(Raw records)
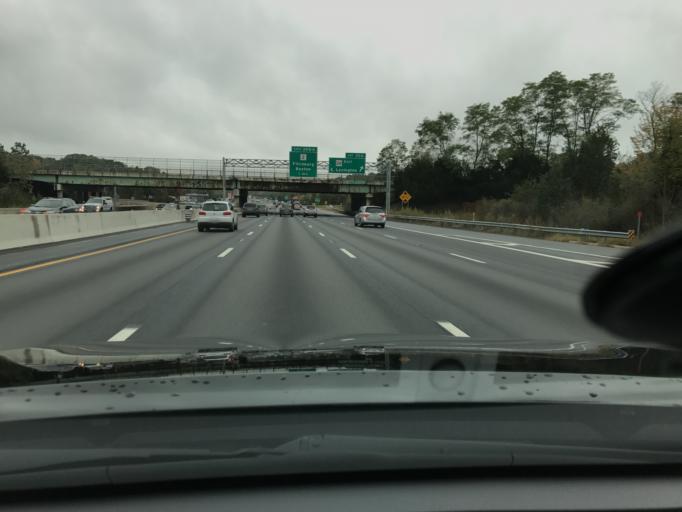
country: US
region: Massachusetts
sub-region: Middlesex County
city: Lexington
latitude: 42.4447
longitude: -71.2568
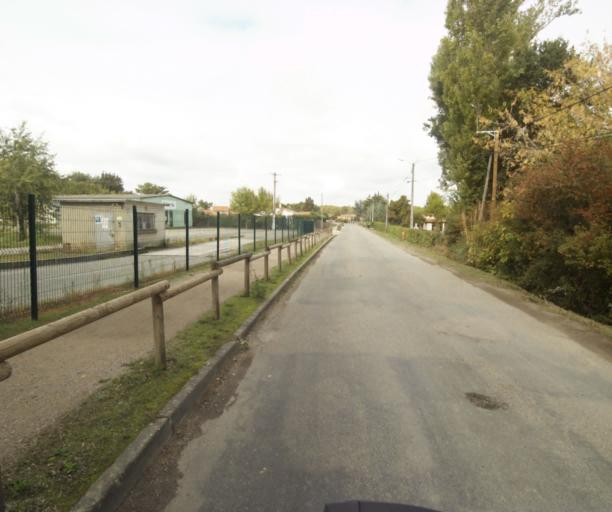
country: FR
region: Midi-Pyrenees
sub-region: Departement du Tarn-et-Garonne
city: Montech
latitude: 43.9567
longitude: 1.2446
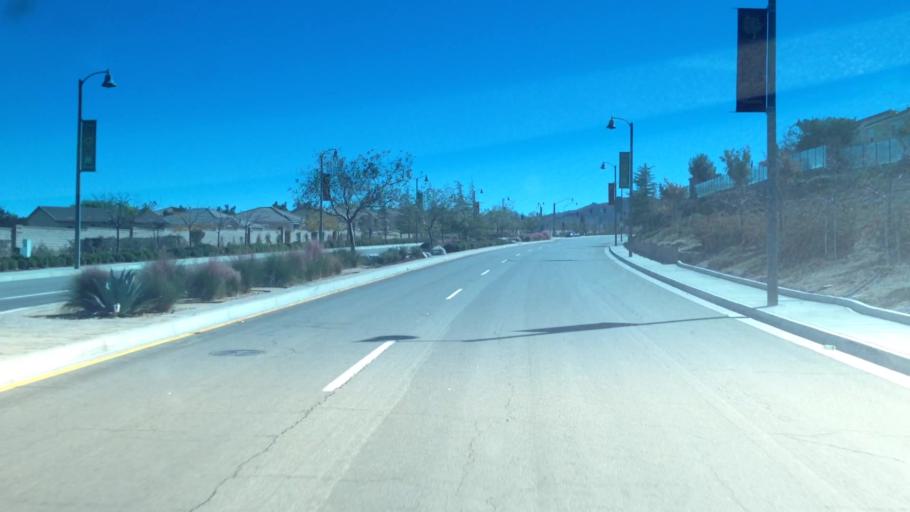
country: US
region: California
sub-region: Los Angeles County
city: Desert View Highlands
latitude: 34.5636
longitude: -118.1713
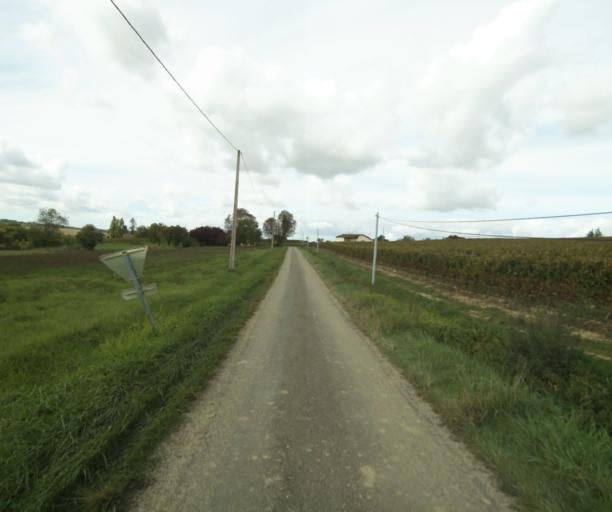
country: FR
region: Midi-Pyrenees
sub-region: Departement du Gers
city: Eauze
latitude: 43.8404
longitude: 0.0914
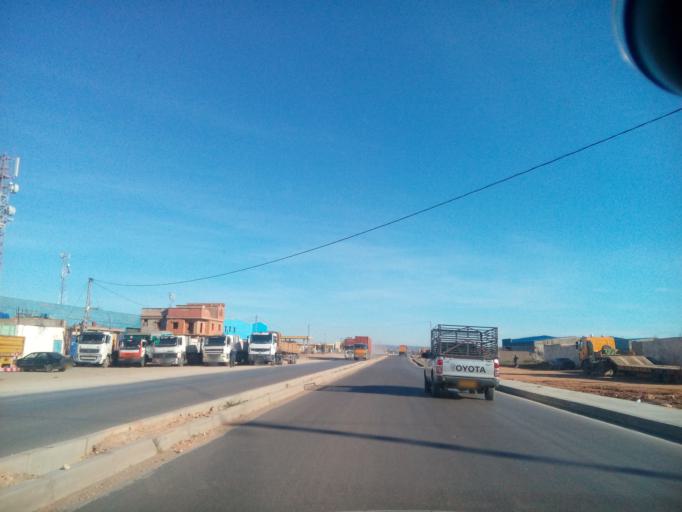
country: DZ
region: Mostaganem
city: Mostaganem
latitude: 35.9117
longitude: 0.1475
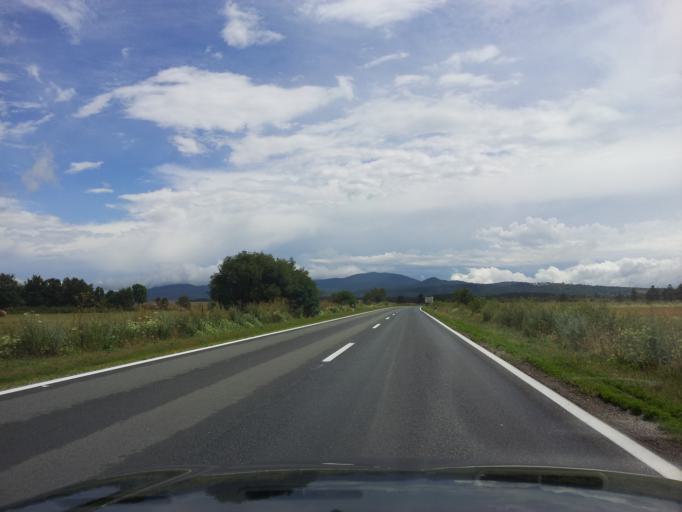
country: BA
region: Federation of Bosnia and Herzegovina
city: Bihac
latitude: 44.5728
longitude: 15.7517
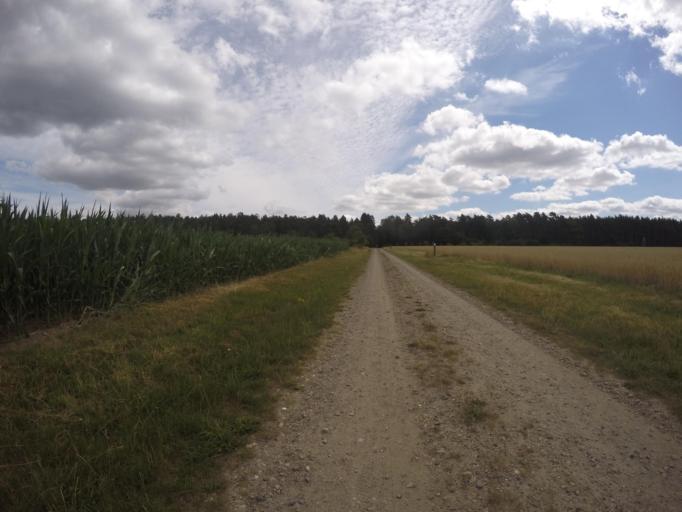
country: DE
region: Lower Saxony
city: Thomasburg
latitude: 53.2505
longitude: 10.6610
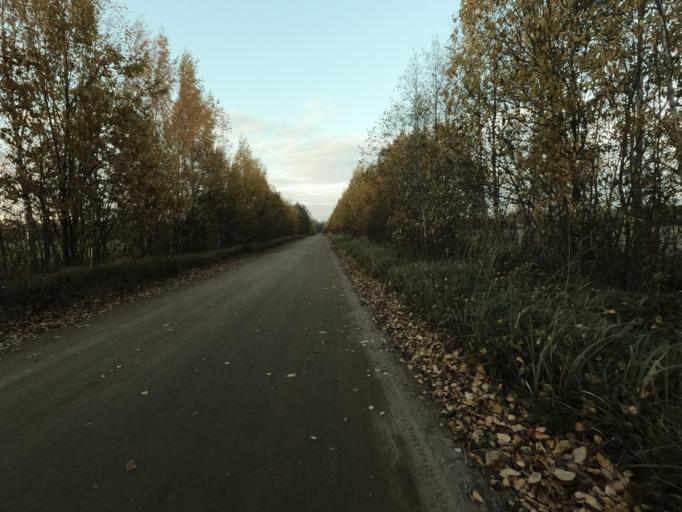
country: RU
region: Leningrad
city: Mga
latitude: 59.8029
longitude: 31.2006
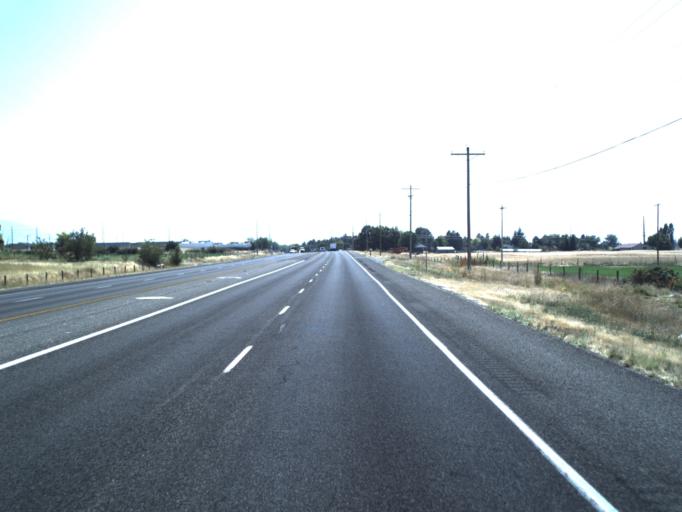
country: US
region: Utah
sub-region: Cache County
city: Smithfield
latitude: 41.8579
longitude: -111.8311
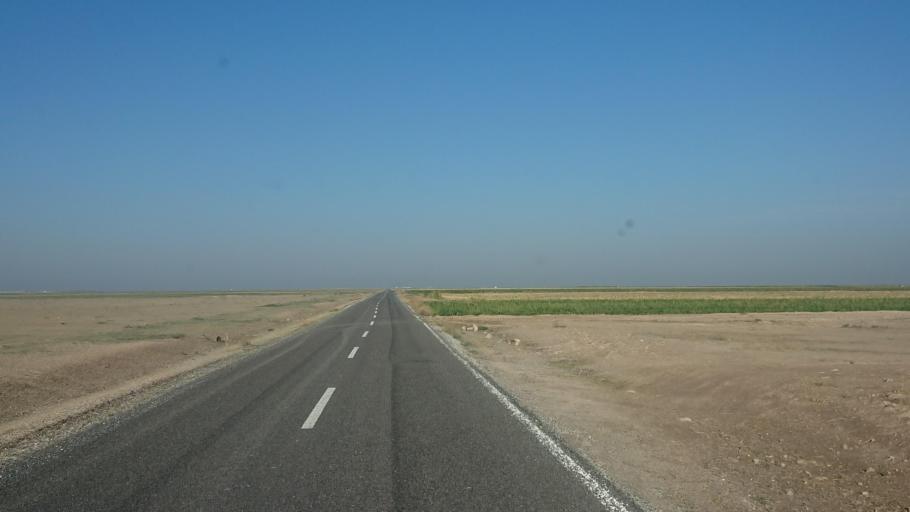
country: TR
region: Aksaray
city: Yesilova
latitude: 38.3876
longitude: 33.7932
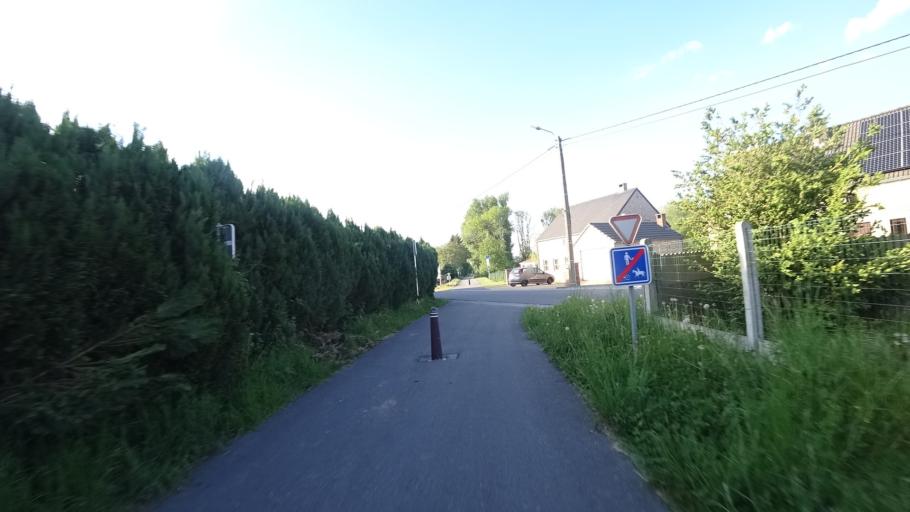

* _Required task_
Write out everything from the line containing "longitude: 15.7517" down through the end of the records, swapping "city" for "town" throughout and keeping all else the same. Leave the pictures out of your answer.

* _Solution below_
longitude: 15.7517
country: DE
region: Lower Saxony
town: Thomasburg
latitude: 53.2505
longitude: 10.6610
country: RU
region: Leningrad
town: Mga
latitude: 59.8029
longitude: 31.2006
country: US
region: Utah
sub-region: Cache County
town: Smithfield
latitude: 41.8579
longitude: -111.8311
country: TR
region: Aksaray
town: Yesilova
latitude: 38.3876
longitude: 33.7932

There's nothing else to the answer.